Imapala is not the only competition Actian has for Vortex, of course. Hortonworks continues to work on Hive (which everybody seems to despise, Hoskins says) with its Stinger initiative, HP is shipping a version of Vertica for Hadoop, Pivotal’s HAWQ is soon-to-be in the open source realm, MapR has a play with Drill, and even IBM’s Big SQL gets play.
Hoskins says it could take 10 years for competitors to catch up to Vortex. “We see queries [from Tableau] that have 500 lines in them,” he says. “Try putting that in a query planner and optimizer and have it understand perfectly how to distribute a balanced, parallel workloads around an HDFS cluster. That’s non-trivial stuff, and we solved it already and brought it into Hadoop instead of writing it from scratch.”
Hoskins admits that Hadoop is bigger than just SQL. It is, after all, called Structured Query Language, which means it’s not great at crunching vast amounts of unstructured or semi-structured data. Actian offers other tools for hammering messy data down into more structured data, or for tackling “unknown unknown” types of problems, including graph analytics and its triple-store.
But once business data is in a relatively stable form, customers still want to use SQL to solve those “known unknown” types of problems. “Unstructured data is interesting and we handle that,” Hoskins says. “But there’s still an opportunity to take certain data sets that you’re trying to interrogate over and over with the lowest latencies in the world, and pay for that cost of loading them into a fixed schema SQL database, so you can get not only incredible response time and access.”

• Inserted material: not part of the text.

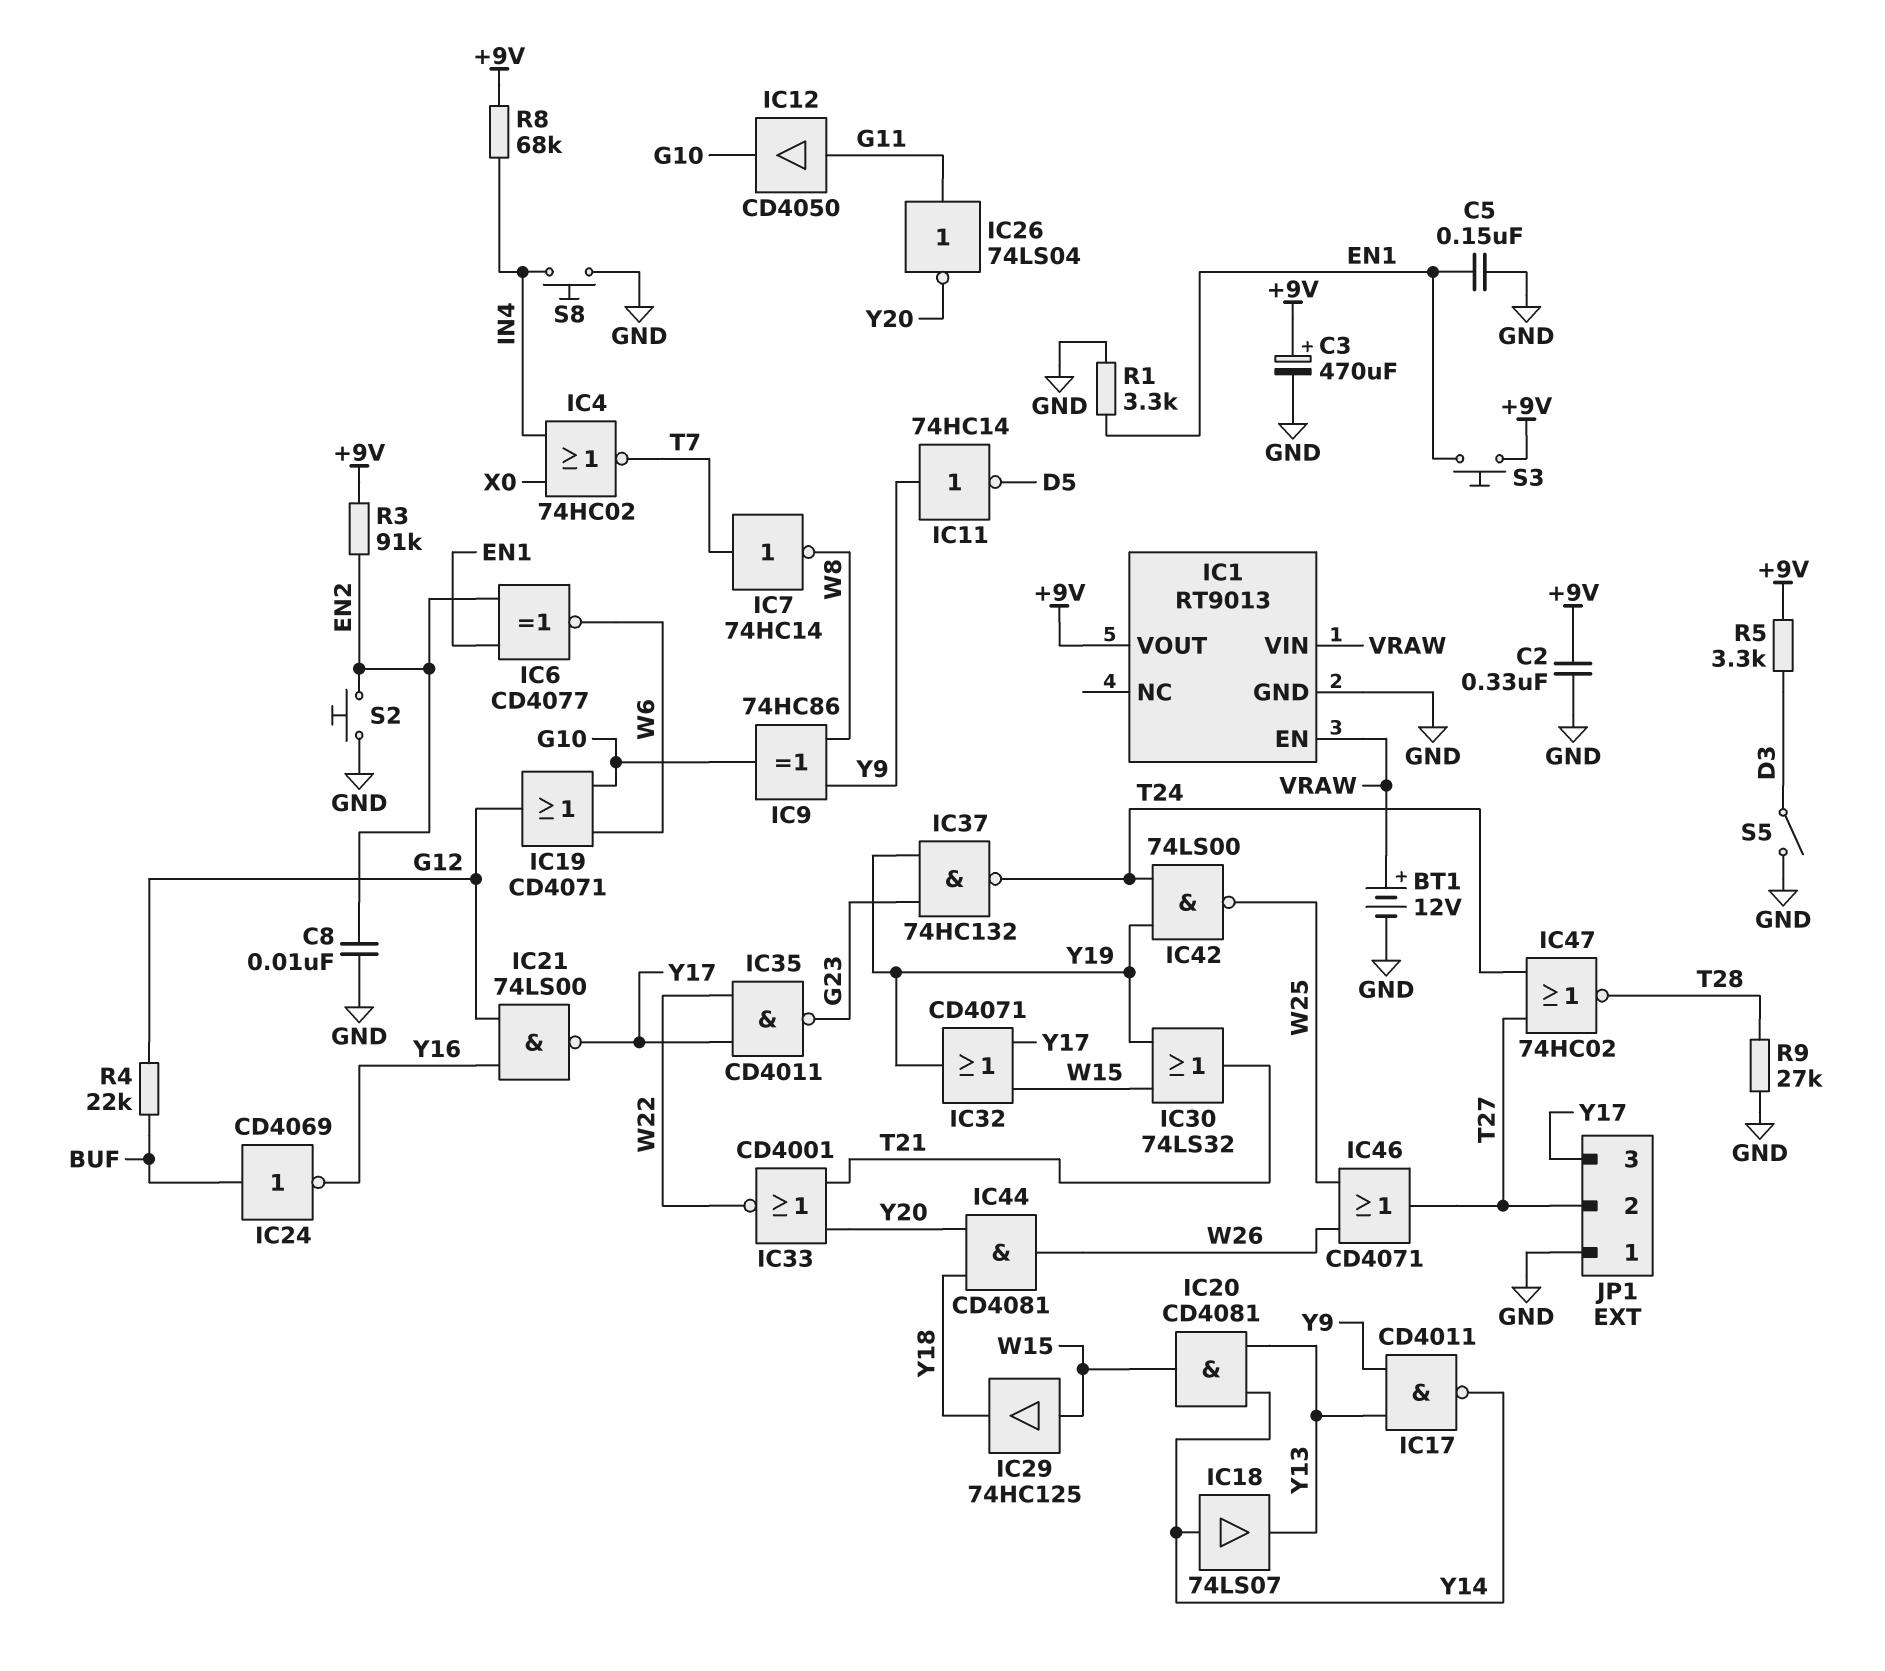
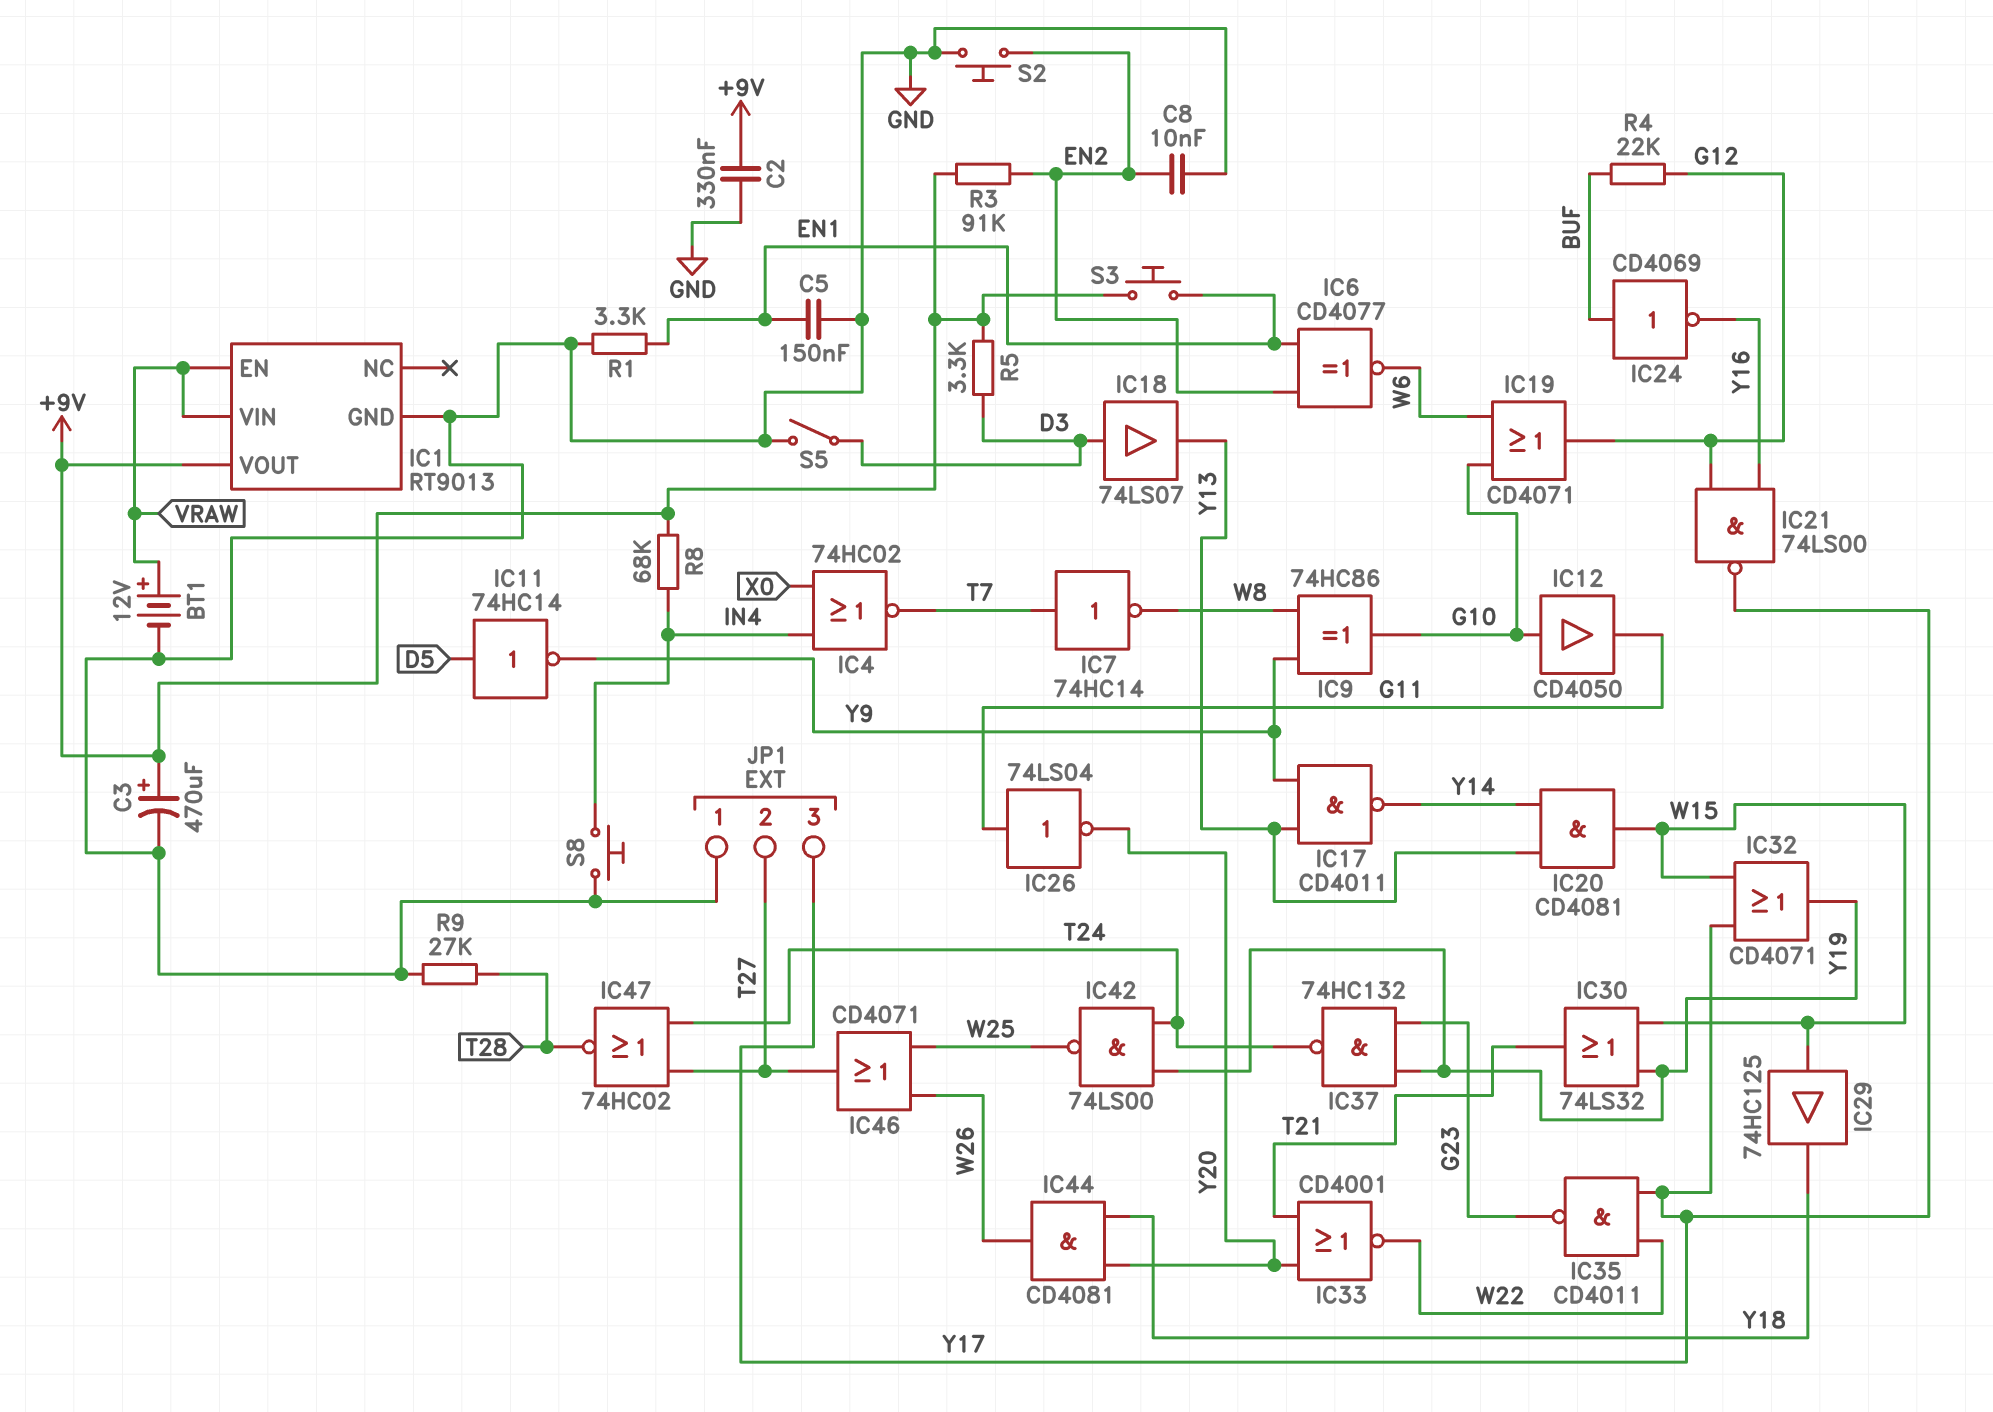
IC11: NOT 74HC14 (in Y9, out D5) -> NOT 74HC14 (in D5, out Y9)
IC12: buffer CD4050 (in G11, out G10) -> buffer CD4050 (in G10, out G11)
IC18: buffer 74LS07 (in Y14, out Y13) -> buffer 74LS07 (in D3, out Y13)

It’s all about making business analysts who are skilled in SQL and have domain expertise productive on Hadoop. “This is about addressing that shortage in the Hadoop world, where people are slinging Pig and MapReduce code, tragically,” Hoskins says. “What if you could bring a high-level, high-productivity, high-function language like SQL to the game? It could be very important.”